STANDARD CATALOG OF FIREARMS SYSTEM – The Standard Catalog of Firearms by Ned Schwing is an excellent price guide, especially useful since it’s photo illustrated. It uses condition rating terms that use the same words as the NRA system such as “Excellent” “Very Good”, etc. However:
* WARNING!!! – Std. Cat. of Firearms Definitions are very different than the widely accepted NRA standards. Their definitions are roughly similar for Modern guns, but their Antique gun standards are radically different. For example, an antique firearm that rated “Excellent” under NRA Antique Standards might only rate “Very Good” under the Std. Cat. of Firearms definitions.
OTHER PRICE GUIDE SYSTEMS – Any time you refer to a price guide, the first thing to do is to check the definition of firearm condition standards, to see if it’s the same as the standard NRA system, or has different definitions.

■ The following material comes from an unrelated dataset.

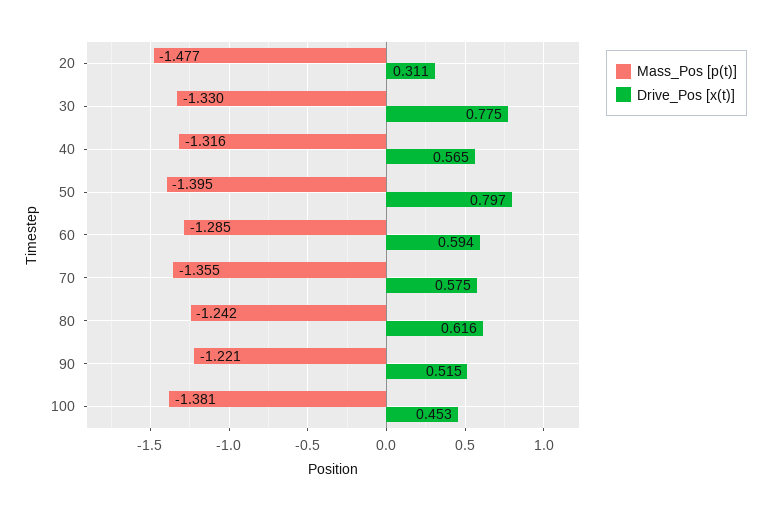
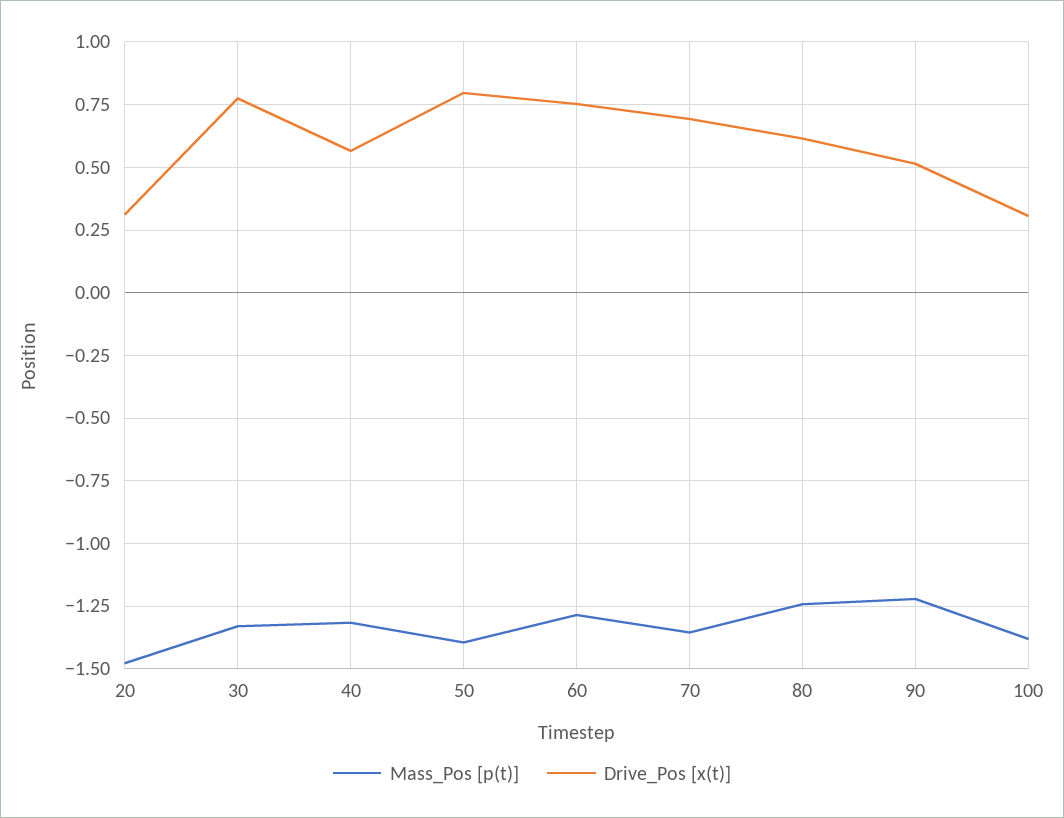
Drive_Pos [x(t)], 60: 0.594 -> 0.75
Drive_Pos [x(t)], 70: 0.575 -> 0.7
Drive_Pos [x(t)], 100: 0.453 -> 0.3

Jim Supica’s Rating System
Generally, Supica’s ratings are based on the NRA condition definitions. In Richard Nahas & Jim Supica’s book, Standard Catalog of S&W, they expanded the NRA definitions.
NEW IN BOX (NIB), or AS NEW: NIB means in the same condition as when the gun left the factory, with accompanying box, literature, and accessories. This is important to note, as older boxes may have substantial value in themselves. Purists will want the box to be the original box which that particular gun was shipped in (serial number was often penciled on the bottom or marked on the end of the box by the factory).
As to the condition of the gun itself, the gun must be unfired and unused. Comparable terms expressing the same gun condition when not accompanied by box might include “AS NEW”, “MINT”, “PERFECT”, or “100%“. Even if the gun has never been fired, if the action has been worked to the extent that wear is visible, the value may be less that “NIB“ or “AS NEW“ to a collector. For example, the faint drag line that appears on the cylinder of a revolver that has been “dry-fired” a few times will reduce the value to less than “AS NEW” for a condition purist on an out of production revolver. This sort of general “shop-wear” to an otherwise new, current production gun will not matter to a buyer purchasing the gun to shoot. It rapidly becomes more important to a “condition collector” who wants a truly pristine example of an out-of-production piece.